Synthetic Evaluation AgentPerf: Constructed on Actual-World Agentic Workloads
AgentPerf is constructed primarily based on actual coding agent trajectories: an agent receives a activity, reads recordsdata, writes and edits code, executes instructions and iterates primarily based on the outcomes — all drawn from actual public code repositories throughout 12+ programming languages. The lengthy sequence lengths, instrument name patterns and delays are all consultant of real-world coding workflows.Â
AgentPerf then measures what number of of those agentic duties a platform can assist concurrently whereas assembly outlined efficiency thresholds for responsiveness and output token price. Instrument calls are usually not executed however simulated utilizing consultant CPU processing time, so variations in outcomes replicate accelerated computing efficiency solely.Â
The outcomes translate straight into infrastructure selections: what number of concurrent agentic duties will be run per accelerator and per megawatt of energy. For enterprises deploying AI brokers at scale, these numbers decide how a lot productive work a given infrastructure funding can really ship.

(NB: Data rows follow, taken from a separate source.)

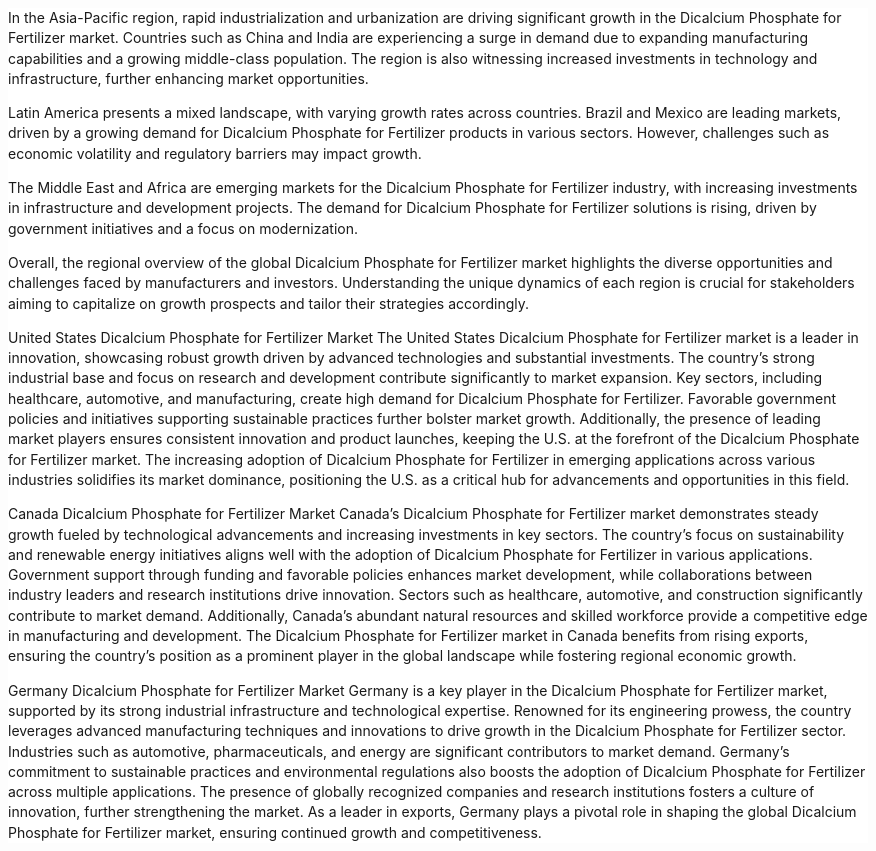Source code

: In the Asia-Pacific region, rapid industrialization and urbanization are driving significant growth in the Dicalcium Phosphate for Fertilizer market. Countries such as China and India are experiencing a surge in demand due to expanding manufacturing capabilities and a growing middle-class population. The region is also witnessing increased investments in technology and infrastructure, further enhancing market opportunities.

Latin America presents a mixed landscape, with varying growth rates across countries. Brazil and Mexico are leading markets, driven by a growing demand for Dicalcium Phosphate for Fertilizer products in various sectors. However, challenges such as economic volatility and regulatory barriers may impact growth.

The Middle East and Africa are emerging markets for the Dicalcium Phosphate for Fertilizer industry, with increasing investments in infrastructure and development projects. The demand for Dicalcium Phosphate for Fertilizer solutions is rising, driven by government initiatives and a focus on modernization.

Overall, the regional overview of the global Dicalcium Phosphate for Fertilizer market highlights the diverse opportunities and challenges faced by manufacturers and investors. Understanding the unique dynamics of each region is crucial for stakeholders aiming to capitalize on growth prospects and tailor their strategies accordingly.

United States Dicalcium Phosphate for Fertilizer Market
The United States Dicalcium Phosphate for Fertilizer market is a leader in innovation, showcasing robust growth driven by advanced technologies and substantial investments. The country’s strong industrial base and focus on research and development contribute significantly to market expansion. Key sectors, including healthcare, automotive, and manufacturing, create high demand for Dicalcium Phosphate for Fertilizer. Favorable government policies and initiatives supporting sustainable practices further bolster market growth. Additionally, the presence of leading market players ensures consistent innovation and product launches, keeping the U.S. at the forefront of the Dicalcium Phosphate for Fertilizer market. The increasing adoption of Dicalcium Phosphate for Fertilizer in emerging applications across various industries solidifies its market dominance, positioning the U.S. as a critical hub for advancements and opportunities in this field.

Canada Dicalcium Phosphate for Fertilizer Market
Canada’s Dicalcium Phosphate for Fertilizer market demonstrates steady growth fueled by technological advancements and increasing investments in key sectors. The country’s focus on sustainability and renewable energy initiatives aligns well with the adoption of Dicalcium Phosphate for Fertilizer in various applications. Government support through funding and favorable policies enhances market development, while collaborations between industry leaders and research institutions drive innovation. Sectors such as healthcare, automotive, and construction significantly contribute to market demand. Additionally, Canada’s abundant natural resources and skilled workforce provide a competitive edge in manufacturing and development. The Dicalcium Phosphate for Fertilizer market in Canada benefits from rising exports, ensuring the country’s position as a prominent player in the global landscape while fostering regional economic growth.

Germany Dicalcium Phosphate for Fertilizer Market
Germany is a key player in the Dicalcium Phosphate for Fertilizer market, supported by its strong industrial infrastructure and technological expertise. Renowned for its engineering prowess, the country leverages advanced manufacturing techniques and innovations to drive growth in the Dicalcium Phosphate for Fertilizer sector. Industries such as automotive, pharmaceuticals, and energy are significant contributors to market demand. Germany’s commitment to sustainable practices and environmental regulations also boosts the adoption of Dicalcium Phosphate for Fertilizer across multiple applications. The presence of globally recognized companies and research institutions fosters a culture of innovation, further strengthening the market. As a leader in exports, Germany plays a pivotal role in shaping the global Dicalcium Phosphate for Fertilizer market, ensuring continued growth and competitiveness.
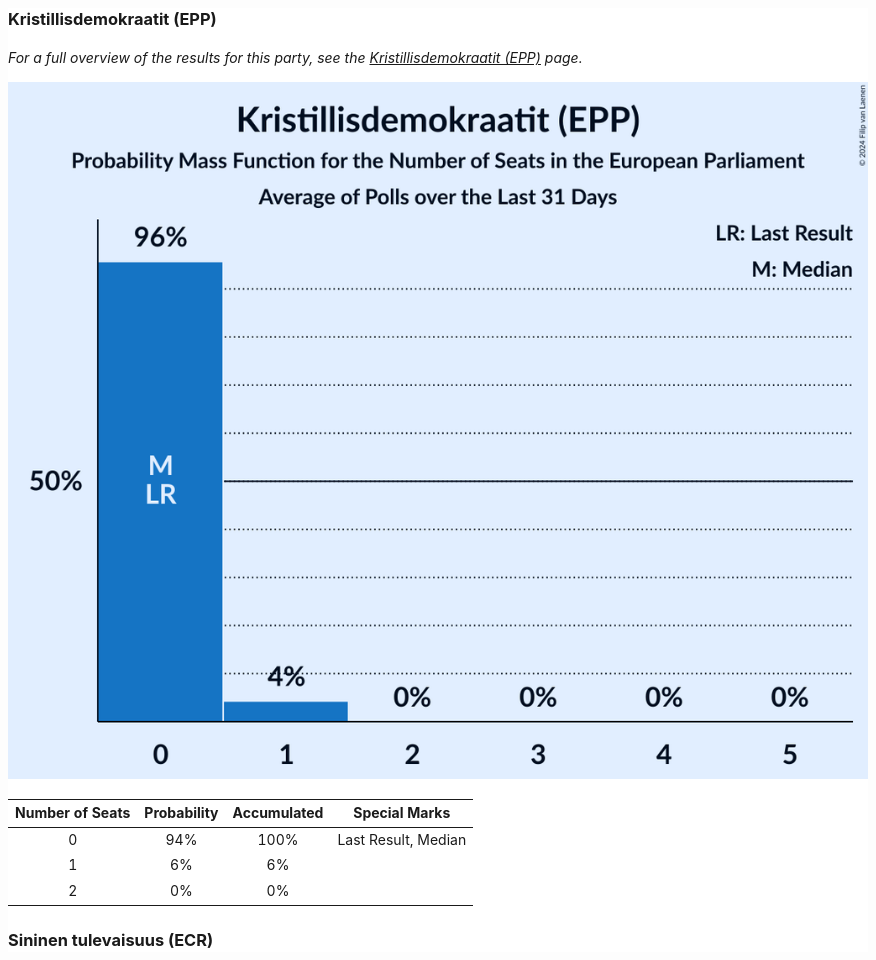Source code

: ### Kristillisdemokraatit (EPP)

*For a full overview of the results for this party, see the [Kristillisdemokraatit (EPP)](party-kristillisdemokraatitepp.html) page.*

![Graph with seats probability mass function not yet produced](average-2024-01-31-seats-pmf-kristillisdemokraatitepp.png "Seats Probability Mass Function")

| Number of Seats | Probability | Accumulated | Special Marks |
|:---------------:|:-----------:|:-----------:|:-------------:|
| 0 | 94% | 100% | Last Result, Median |
| 1 | 6% | 6% |  |
| 2 | 0% | 0% |  |

### Sininen tulevaisuus (ECR)
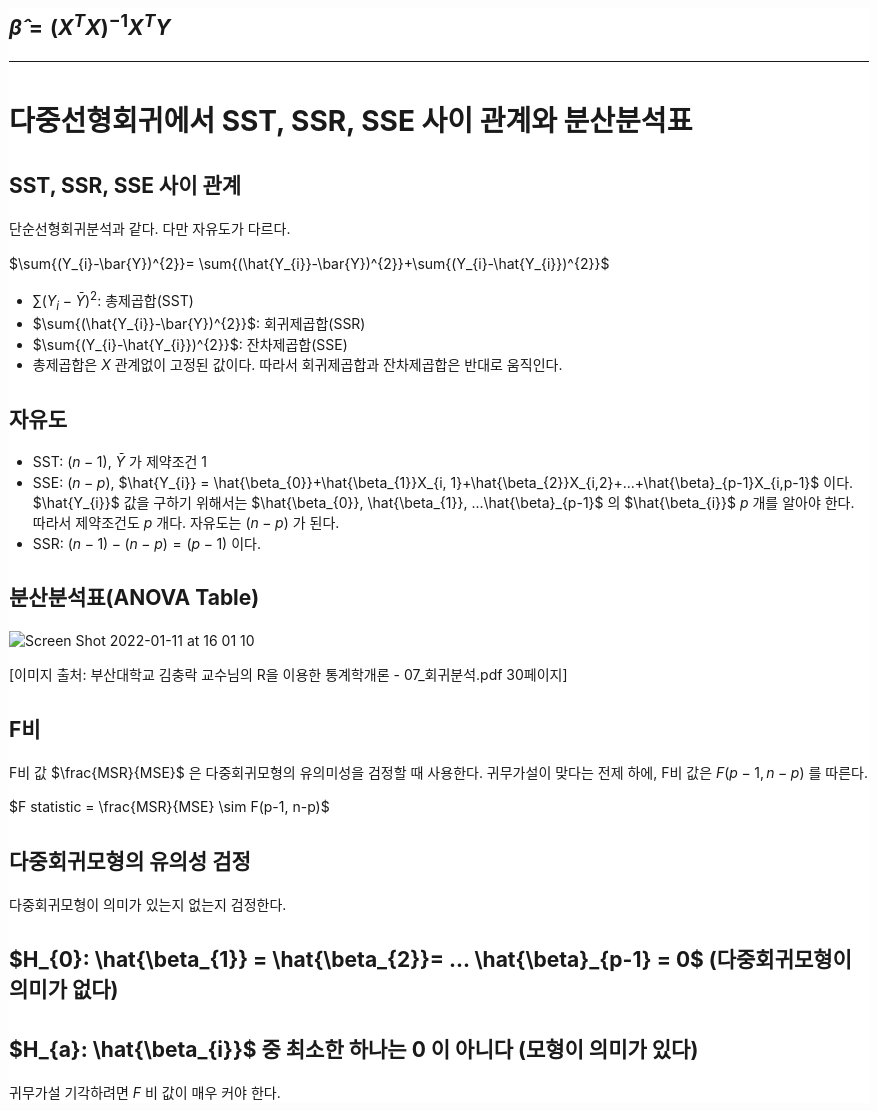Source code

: ## $\hat{\beta} = (X^{T}X)^{-1}X^{T}Y$

---

# 다중선형회귀에서 SST, SSR, SSE 사이 관계와 분산분석표 

## SST, SSR, SSE 사이 관계 

단순선형회귀분석과 같다. 다만 자유도가 다르다. 

$\sum{(Y_{i}-\bar{Y})^{2}}= \sum{(\hat{Y_{i}}-\bar{Y})^{2}}+\sum{(Y_{i}-\hat{Y_{i}})^{2}}$

- $\sum{(Y_{i}-\bar{Y})^{2}}$: 총제곱합(SST)
- $\sum{(\hat{Y_{i}}-\bar{Y})^{2}}$: 회귀제곱합(SSR)
- $\sum{(Y_{i}-\hat{Y_{i}})^{2}}$: 잔차제곱합(SSE)
- 총제곱합은 $X$ 관계없이 고정된 값이다. 따라서 회귀제곱합과 잔차제곱합은 반대로 움직인다. 

## 자유도 
- SST: $(n-1)$, $\bar{Y}$ 가 제약조건 1
- SSE: $(n-p)$, $\hat{Y_{i}} = \hat{\beta_{0}}+\hat{\beta_{1}}X_{i, 1}+\hat{\beta_{2}}X_{i,2}+...+\hat{\beta}_{p-1}X_{i,p-1}$ 이다. $\hat{Y_{i}}$ 값을 구하기 위해서는 $\hat{\beta_{0}}, \hat{\beta_{1}}, ...\hat{\beta}_{p-1}$ 의 $\hat{\beta_{i}}$ $p$ 개를 알아야 한다. 따라서 제약조건도 $p$ 개다. 자유도는 $(n-p)$ 가 된다. 
- SSR: $(n-1)-(n-p) = (p-1)$ 이다. 

## 분산분석표(ANOVA Table)

<img width="1088" alt="Screen Shot 2022-01-11 at 16 01 10" src="https://user-images.githubusercontent.com/83487073/148896018-e13481c0-c0b6-4dd2-8fa1-b481d9883cf9.png">

[이미지 출처: 부산대학교 김충락 교수님의 R을 이용한 통계학개론 - 07_회귀분석.pdf 30페이지]

## F비

F비 값 $\frac{MSR}{MSE}$ 은 다중회귀모형의 유의미성을 검정할 때 사용한다. 귀무가설이 맞다는 전제 하에, F비 값은 $F(p-1, n-p)$ 를 따른다. 

$F statistic = \frac{MSR}{MSE} \sim F(p-1, n-p)$

## 다중회귀모형의 유의성 검정 

다중회귀모형이 의미가 있는지 없는지 검정한다. 

## $H_{0}: \hat{\beta_{1}} = \hat{\beta_{2}}= ... \hat{\beta}_{p-1} = 0$ (다중회귀모형이 의미가 없다)

## $H_{a}: \hat{\beta_{i}}$ 중 최소한 하나는 $0$ 이 아니다 (모형이 의미가 있다)

귀무가설 기각하려면 $F$ 비 값이 매우 커야 한다.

NVIDIA Ecosystem Companions Harness Blackwell’s Main Efficiency
Main inference suppliers together with Baseten, DeepInfra and Collectively AI are already serving agentic workloads on frontier fashions reminiscent of DeepSeek V4 Professional on NVIDIA Blackwell and powering manufacturing agentic functions in the present day.Â
Collectively AI powers real-time inference for Cursor, an AI-powered agentic coding platform, on NVIDIA Blackwell. Cursor’s brokers debug points, generate options and execute refactors whereas builders proceed working. Â
DeepInfra powers Pam.ai, an AI workforce platform for automotive dealerships, which deploys brokers to e book service appointments, deal with calls and run outbound gross sales campaigns, solely on NVIDIA Blackwell.Â
As NVIDIA and the open supply ecosystem proceed to optimize inference software program, efficiency and effectivity on agentic workloads will solely enhance. The NVIDIA Vera Rubin structure is now in full manufacturing, bringing the subsequent technology of infrastructure capability to satisfy the rising calls for of agentic AI at scale.Â
Dive deeper into AgentPerf’s methodology and NVIDIA’s full-stack optimizations for agentic AI on this technical weblog.